Brief:
Among the entries that follow, how many lines contain the string "coordinate"? Write the number alone.

[Collected data entries]
——————

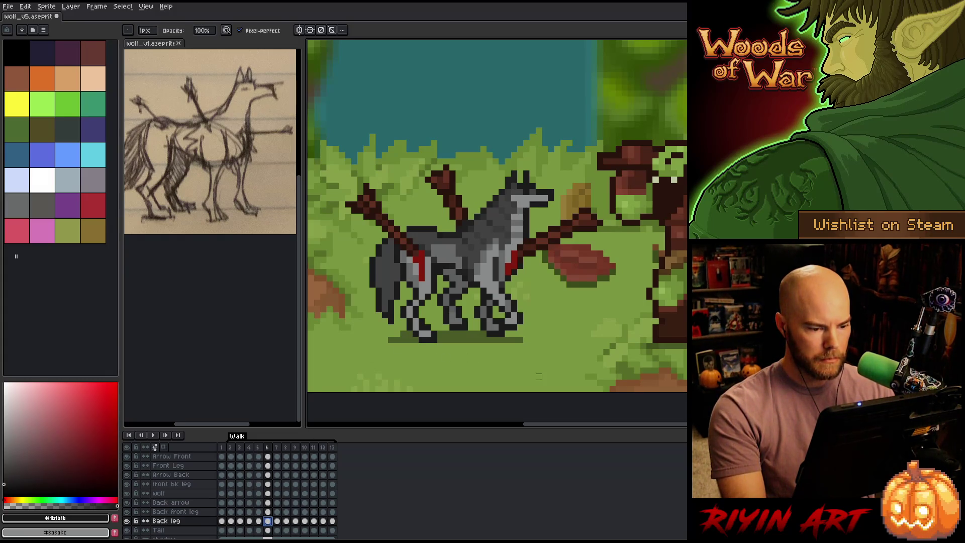
{"action": "key", "text": "m"}
{"action": "mouse_move", "coordinate": [491, 378]}
{"action": "left_mouse_down"}
{"action": "mouse_move", "coordinate": [455, 356]}
{"action": "mouse_move", "coordinate": [408, 296]}
{"action": "mouse_move", "coordinate": [410, 309]}
{"action": "left_mouse_up"}
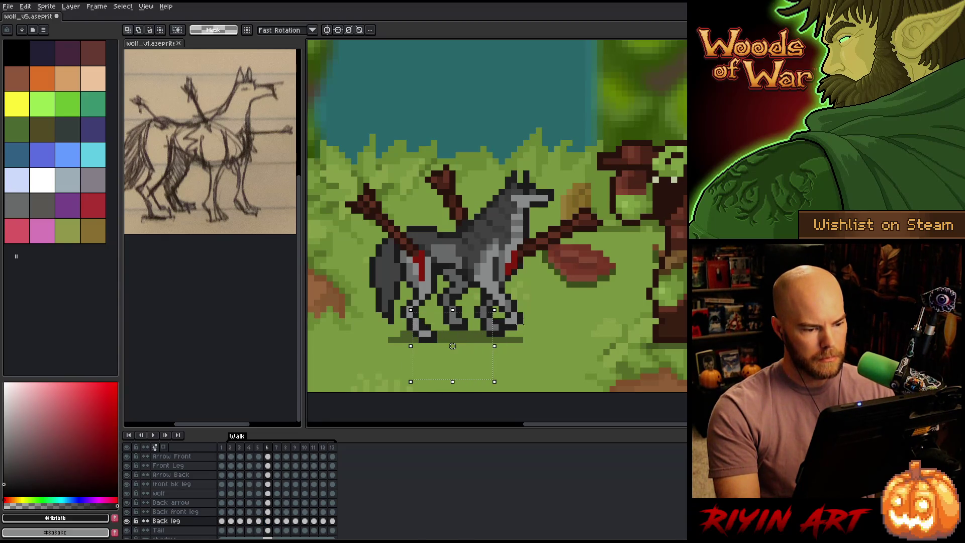
{"action": "left_click_drag", "start_coordinate": [507, 363], "coordinate": [422, 298]}
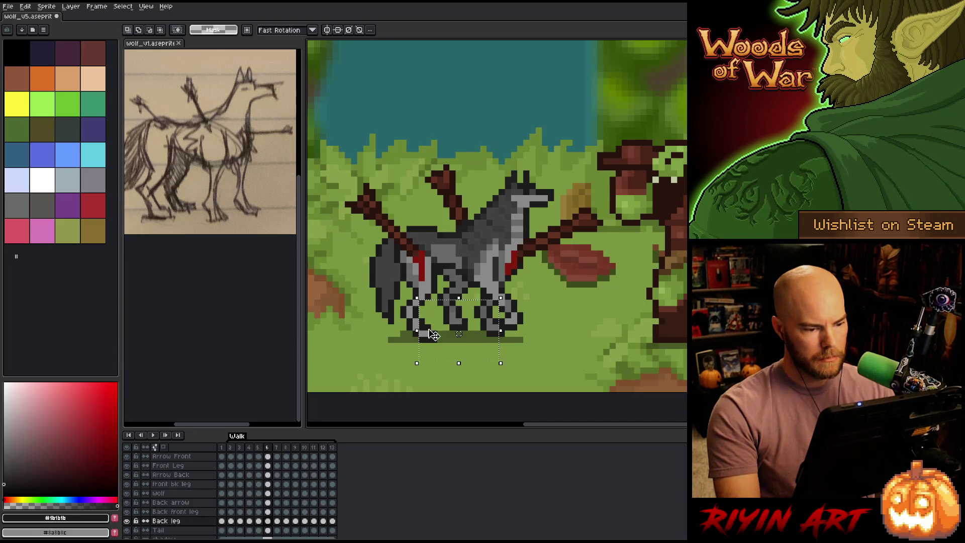
{"action": "left_click", "coordinate": [438, 343]}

——————

Exercise response:
6